What you will do:
Retype the lines below word for word, leaving out the pictures.

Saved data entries
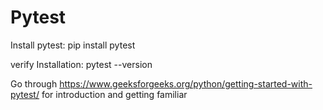 # Pytest

Install pytest:
pip install pytest

verify Installation:
pytest --version

Go through https://www.geeksforgeeks.org/python/getting-started-with-pytest/ for introduction and getting familiar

Task answer:
 # Pytest

Install pytest:
pip install pytest

verify Installation:
pytest --version

Go through https://www.geeksforgeeks.org/python/getting-started-with-pytest/ for introduction and getting familiar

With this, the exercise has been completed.